The First World War Memorial is situated in the Botanic Gardens in Rockhampton.

It sits in the centre of a neat grass mound and is approached by a paved path from the south. The path surrounds grass mound, forming a circle which is reinforced by garden beds and evenly spaced Canary Island date palms (Phoenix canariensis), traditionally a symbol of victory. The grassed area is free of planting apart from a flower bed on the northern side in which herbaceous plants are pruned to form the word ANZAC surrounded by a border. A gun or war trophy is located in the centre of the approach path.

The memorial stands 64 ft from the ground and is of Gracemere Grey granite. It comprises a plinth surmounted by a large obelisk.

The pedestal is located in the centre of a double stepped base which has rock faced vertical surfaces and smooth horizontal surfaces. The plinth is square in plan and is surmounted by the pedestal dado which is made up of three granite blocks. On the front face of the dado are the words IN REMEMBRANCE TO THOSE WHO FELL and the dates of the First World War and later conflicts. A polished granite plate has been bolted to the lower front face and also has dates of later conflicts. The northern side displays the word SACRIFICE on the top block.

The pedestal is surmounted by a tall obelisk which culminates in a pyramidal apex.

== Heritage listing ==
Rockhampton War Memorial was listed on the Queensland Heritage Register on 21 October 1992 having satisfied the following criteria.

The place is important in demonstrating the evolution or pattern of Queensland's history.

War Memorials are important in demonstrating the pattern of Queensland's history as they are representative of a recurrent theme that involved most communities throughout the state. They provide evidence of an era of widespread Australian patriotism and nationalism, particularly during and following the First World War.
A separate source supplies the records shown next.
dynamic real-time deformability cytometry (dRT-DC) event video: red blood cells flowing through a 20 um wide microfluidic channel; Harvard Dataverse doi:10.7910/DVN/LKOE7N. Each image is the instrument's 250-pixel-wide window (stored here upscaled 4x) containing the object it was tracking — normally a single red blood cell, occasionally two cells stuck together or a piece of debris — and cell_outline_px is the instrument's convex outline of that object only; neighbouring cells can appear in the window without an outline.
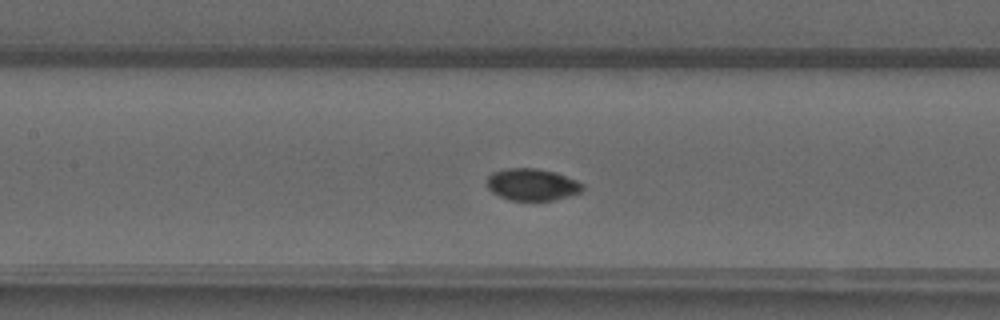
{"species": "common noctule bat (a hibernating species)", "species_latin": "Nyctalus noctula", "temperature_condition": "warm", "stored_images_in_passage": 47, "camera_frame_rate_fps": 3000, "um_per_image_px": 0.085, "animal": {"sex": "male", "forearm_length_mm": 52.5}, "frame": {"image": 1, "passage_image": 20, "time_ms": 6.333, "image_size_px": [1000, 320], "cell_outline_px": [[584, 188], [580, 192], [568, 196], [552, 200], [508, 200], [492, 192], [488, 188], [488, 176], [492, 172], [504, 168], [536, 168], [556, 172], [576, 180], [584, 184]], "centroid_in_image_um": [45.23, 15.67], "position_along_channel_um": 162.2, "area_um2": 17.8}}
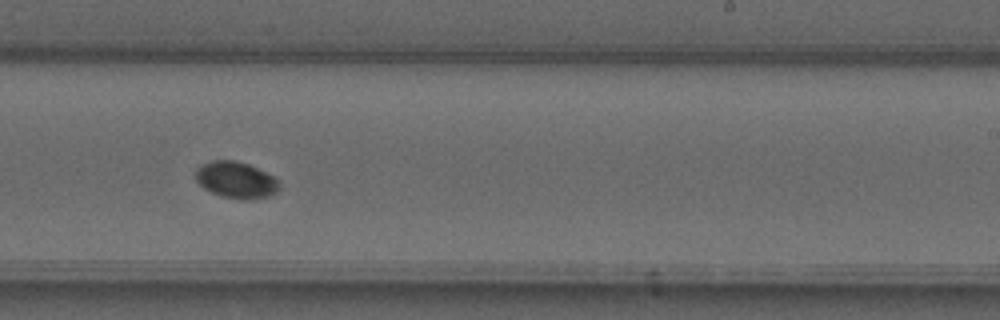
{"frame": {"image": 2, "passage_image": 28, "time_ms": 9.0, "image_size_px": [1000, 320], "cell_outline_px": [[280, 188], [276, 192], [268, 196], [248, 200], [244, 200], [224, 196], [212, 192], [204, 188], [196, 180], [196, 168], [200, 164], [212, 160], [232, 160], [248, 164], [272, 176], [280, 184]], "centroid_in_image_um": [20.04, 15.29], "position_along_channel_um": 269.0, "area_um2": 17.57}}
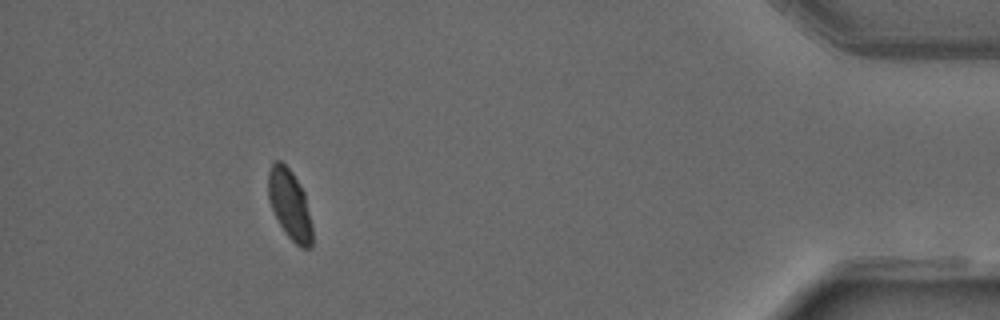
{"frame": {"image": 3, "passage_image": 43, "time_ms": 14.0, "image_size_px": [1000, 320], "cell_outline_px": [[312, 248], [300, 248], [284, 232], [268, 200], [268, 172], [272, 164], [276, 160], [280, 160], [292, 172], [304, 192], [312, 224]], "centroid_in_image_um": [24.63, 17.4], "position_along_channel_um": 410.6, "area_um2": 17.86}, "authors_computed_cell_mechanics": {"area_um2": 17.7446, "velocity_mm_per_s": 4.0203, "shape_relaxation_time_tau1_ms": 6.8502, "shape_relaxation_time_tau2_ms": null, "deformation_change_tau1": 0.2292, "deformation_change_tau2": null}}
The place demonstrates rare, uncommon or endangered aspects of Queensland's cultural heritage.

This memorial is of large scale. Situated in its immediate surroundings, it is the largest and most costly of all war memorials in Queensland. It is an example of a memorial situated in an original setting.
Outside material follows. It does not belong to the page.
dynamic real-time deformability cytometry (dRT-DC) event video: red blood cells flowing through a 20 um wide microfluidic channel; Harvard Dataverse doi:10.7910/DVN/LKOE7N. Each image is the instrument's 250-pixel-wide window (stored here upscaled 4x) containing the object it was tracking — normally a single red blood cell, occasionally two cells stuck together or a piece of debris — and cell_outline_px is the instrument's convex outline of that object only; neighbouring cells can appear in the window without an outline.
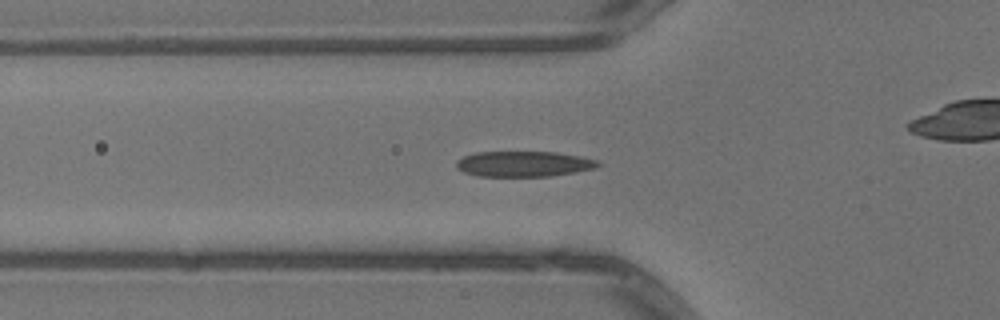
{"species": "common noctule bat (a hibernating species)", "species_latin": "Nyctalus noctula", "temperature_condition": "warm", "stored_images_in_passage": 52, "camera_frame_rate_fps": 3000, "um_per_image_px": 0.085, "animal": {"sex": "male", "body_mass_g": 13.3}, "frame": {"image": 1, "passage_image": 18, "time_ms": 5.667, "image_size_px": [1000, 320], "cell_outline_px": [[604, 164], [596, 168], [576, 172], [548, 176], [476, 176], [464, 172], [456, 168], [456, 160], [464, 156], [476, 152], [556, 152], [580, 156], [596, 160]], "centroid_in_image_um": [44.53, 13.93], "position_along_channel_um": 81.3, "area_um2": 21.15}}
The place is important in demonstrating the principal characteristics of a particular class of cultural places.

The monuments manifest a unique documentary record and are demonstrative of popular taste in the inter-war period.

Erected in 1924, the memorial at Rockhampton demonstrates the principal characteristics of a commemorative structure erected as an enduring record of a major historical event. This is achieved through the appropriate use of various symbolic elements including the obelisk.

The place is important because of its aesthetic significance.

The memorial is of aesthetic significance for its high level of workmanship and design.

The place has a strong or special association with a particular community or cultural group for social, cultural or spiritual reasons.

It has a strong and continuing association with the community as evidence of the impact of a major historic event and as the focal point for the remembrance of that event. It also has special associations with the firms and individuals employed in the design, including architects Hockings and Palmer, monumental masonry firm F M Allan and Botanic Gardens curator R Simmons.